Robert Reich, former Secretary of Labor under the Clinton administration, has been increasingly critical of the Democratic Party’s pro-corporate policies over the past several years. In a May 24, 2013 blog (re-printed below), Reich went further than he has before in condemning Wall Street’s control of the Democratic Party, noting, “ Democrats can’t be trusted to control Wall Street. If there were ever an issue ripe for a third party, the Street would be it.”
The Emergency Labor Network (ELN) agrees with Reich’s characterization of the Democrats. However, we believe that it is necessary to spell out what kind of third party is needed. After all, there are third parties and then there are third parties. The question in each case is what section of society makes that party up and what kind of platform does it have.
We in the ELN are committed to building a third party rooted in the working class — a Labor Party — with a program that faithfully reflects the interests of the working class and the overwhelming majority, and functions democratically with the elected leadership accountable to the membership.
Here is the Reich blog:
Who needs Republicans when Wall Street has the Democrats? With the help of congressional Democrats, the Street is rolling back financial reforms enacted after its near meltdown.
According to the New York Times, a bill that’s already moved through the House Financial Services Committee, allowing more of the very kind of derivatives trading (bets on bets) that got the Street into trouble, was drafted by Citigroup — whose recommended language was copied nearly word for word in 70 lines of the 85-line bill.
Where were House Democrats? Right behind it. Rep. Sean Patrick Maloney, Democrat of New York, a major recipient of the Street’s political largesse, co-sponsored it. Most of the Democrats on the Committee, also receiving generous donations from the big banks, voted for it. Rep. Jim Himes, another proponent of the bill and a former banker at Goldman Sachs, now leads the Democrat’s fund-raising effort in the House.

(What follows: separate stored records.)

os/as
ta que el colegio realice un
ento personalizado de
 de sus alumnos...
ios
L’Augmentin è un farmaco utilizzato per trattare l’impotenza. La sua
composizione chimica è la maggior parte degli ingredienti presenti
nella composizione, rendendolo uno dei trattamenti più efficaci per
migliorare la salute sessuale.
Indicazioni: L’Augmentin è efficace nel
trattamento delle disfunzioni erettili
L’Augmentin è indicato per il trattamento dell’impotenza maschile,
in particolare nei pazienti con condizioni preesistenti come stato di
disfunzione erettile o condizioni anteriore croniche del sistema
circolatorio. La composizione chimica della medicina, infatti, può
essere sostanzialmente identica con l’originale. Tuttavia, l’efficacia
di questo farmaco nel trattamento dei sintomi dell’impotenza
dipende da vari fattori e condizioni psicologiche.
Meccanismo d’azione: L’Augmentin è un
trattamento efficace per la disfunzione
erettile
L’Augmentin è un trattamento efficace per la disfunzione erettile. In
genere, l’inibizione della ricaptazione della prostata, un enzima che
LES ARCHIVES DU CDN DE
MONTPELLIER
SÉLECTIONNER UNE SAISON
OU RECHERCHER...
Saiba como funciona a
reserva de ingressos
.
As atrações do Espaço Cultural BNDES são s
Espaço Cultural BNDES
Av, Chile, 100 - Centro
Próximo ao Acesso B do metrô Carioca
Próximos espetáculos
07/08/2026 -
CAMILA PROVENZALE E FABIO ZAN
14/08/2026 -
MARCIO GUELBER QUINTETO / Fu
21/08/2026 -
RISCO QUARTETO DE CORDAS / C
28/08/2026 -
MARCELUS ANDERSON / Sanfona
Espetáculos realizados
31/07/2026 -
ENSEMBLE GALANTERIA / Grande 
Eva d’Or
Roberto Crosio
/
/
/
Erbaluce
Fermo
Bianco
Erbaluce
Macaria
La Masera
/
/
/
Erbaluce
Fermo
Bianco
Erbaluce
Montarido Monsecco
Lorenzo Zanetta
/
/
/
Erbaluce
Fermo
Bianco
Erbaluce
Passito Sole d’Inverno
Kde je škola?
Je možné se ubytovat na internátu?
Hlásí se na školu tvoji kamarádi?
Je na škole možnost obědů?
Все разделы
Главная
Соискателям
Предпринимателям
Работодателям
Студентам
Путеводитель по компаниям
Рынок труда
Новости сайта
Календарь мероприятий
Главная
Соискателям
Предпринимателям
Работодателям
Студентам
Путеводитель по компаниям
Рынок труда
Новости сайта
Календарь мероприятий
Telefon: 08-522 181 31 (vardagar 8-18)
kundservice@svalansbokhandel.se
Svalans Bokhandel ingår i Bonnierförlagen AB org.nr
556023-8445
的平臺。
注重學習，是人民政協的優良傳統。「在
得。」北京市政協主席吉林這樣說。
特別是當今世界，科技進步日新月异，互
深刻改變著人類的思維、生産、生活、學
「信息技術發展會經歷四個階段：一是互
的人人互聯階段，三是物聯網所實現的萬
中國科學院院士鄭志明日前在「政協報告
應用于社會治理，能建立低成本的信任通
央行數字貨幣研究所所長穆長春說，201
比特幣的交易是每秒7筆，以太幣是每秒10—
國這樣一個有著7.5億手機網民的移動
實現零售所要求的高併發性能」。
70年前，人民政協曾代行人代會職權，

Bob Rubin — co-chair of Goldman before he joined the Clinton White House, and chair of Citigroup’s management committee after he left it — is still influential in the Party, and his protégés are all over the Obama administration. I like Bob personally but I battled his Street-centric views the whole time I served, and soon after I left the administration he persuaded Clinton to support a repeal of the Glass-Steagall Act.
Jack Lew, Obama’s current Treasury Secretary, was chief operating officer of Citigroup’s Alternative Investments unit, a proprietary trading group, from 2006 to 2008, before he joined the Obama administration. Peter Orszag, Obama’s Director of the Office of Management and Budget, left the Obama Administration to become Citigroup’s vice chairman of corporate and investment banking, and chairman of the financial strategy and solutions group.
All these men are honorable. None has broken any law. But they and their ilk in congress — the Democrats who are now rolling back Dodd-Frank — don’t seem to appreciate the extent to which Wall Street has harmed, and continues to harm, America.
It’s not entirely coincidental that the Obama Administration never put tough conditions on banks receiving bailout money, never prosecuted a single top Wall Street executive for the excesses that led to the near meltdown, and still refuses to support a tiny tax on financial transactions that would bring in tens of billions of dollars as well as discourage program trading.
Democrats can’t be trusted to control Wall Street. If there were ever an issue ripe for a third party, the Street would be it.